1055T=£125 and 125w most common
fx6300=£80 and 95w being cheaper than most phX4
I have 3 phx4's and a 1055t among many others I built and sold over the years, we might aswell be comparing a 3470 vs a 2600
3.25 I think you mean 10%
4:48 okay..... you're still measuring performance in absolutes not percentage wtf? if you go from 20fps to 30fps thats a "10fps" increase, but if you go from 100fps to 110fps thats also "10fps" increase, so do you think that both scenarios are equal? because the former matters allot more than the latter.

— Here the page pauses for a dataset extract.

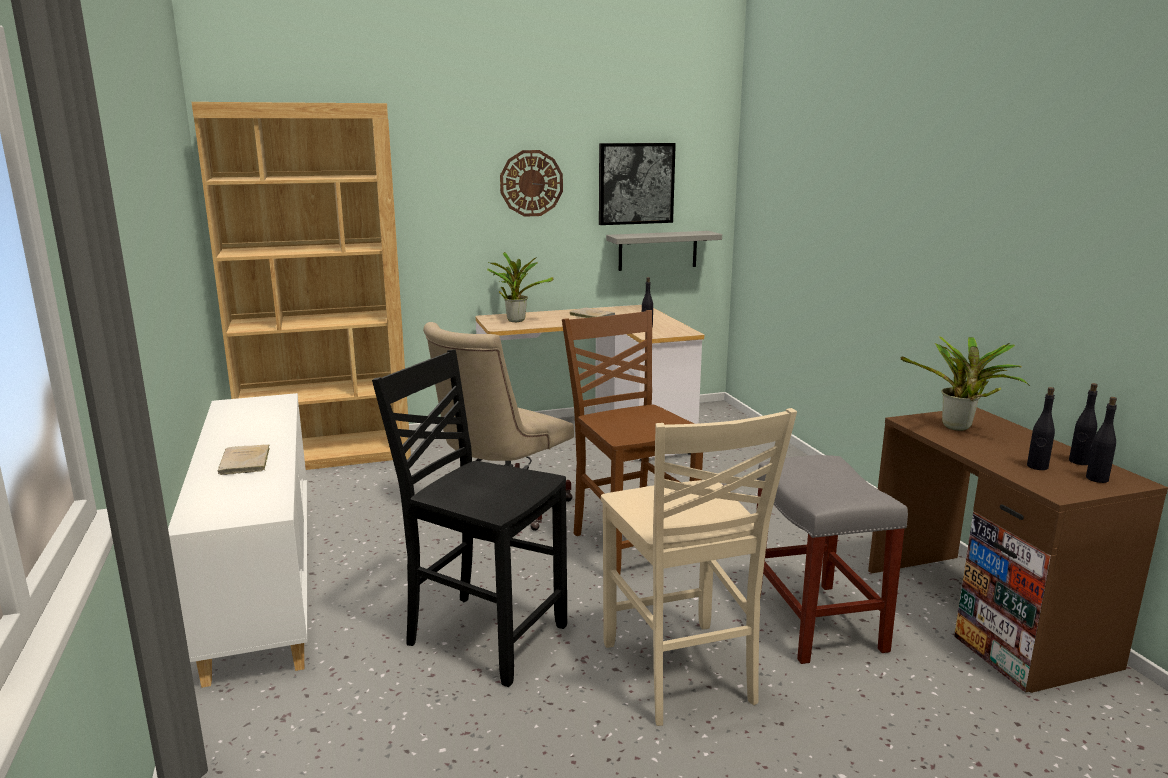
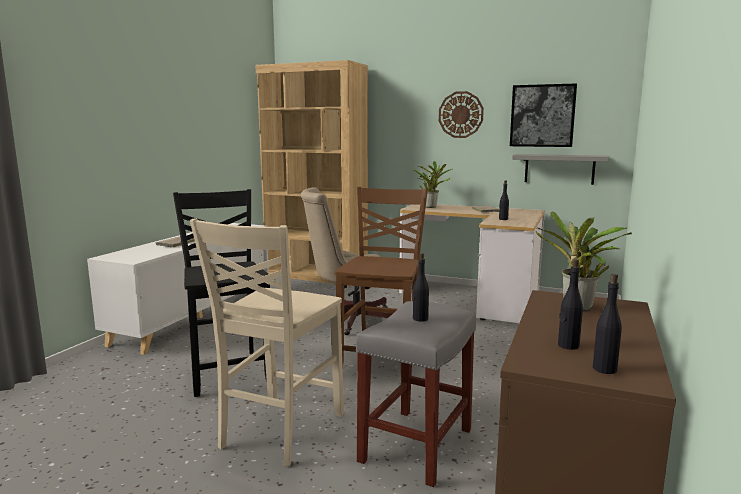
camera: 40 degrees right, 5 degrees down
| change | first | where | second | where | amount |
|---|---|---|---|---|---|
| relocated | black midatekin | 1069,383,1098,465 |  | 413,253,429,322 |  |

Edit: actually i'm here because I just upgraded a m4a89td pro from phx4 to x6 but cant use it because no UEFI support, havent got round to making a non-uefi install key as I've crippled my back, so lying in bed.
I'd choose a fx6300 @4.5ghz over a phx6 at 3.5 (250x14, dram 1066>1333).
Amd’s fx series was their pentium 4
Agreed!
The first FX series like 6100 was terrible, lost to Phenom very badly. The next FX series like 6300 was better but still not worthy. The only thing that give longevity to the cpu and platform was the instructions to continue using other applications and games and was very cheap.
lmao! Epic garbage tier vs garbage tier.
You only start hitting epic garbage tier when you go RDRAM Pentium 4. Slow, expensive memory with higher latency than the DDR speed equivalent and a space heater. Couple that with a GTX580 and you have your own whole house heater.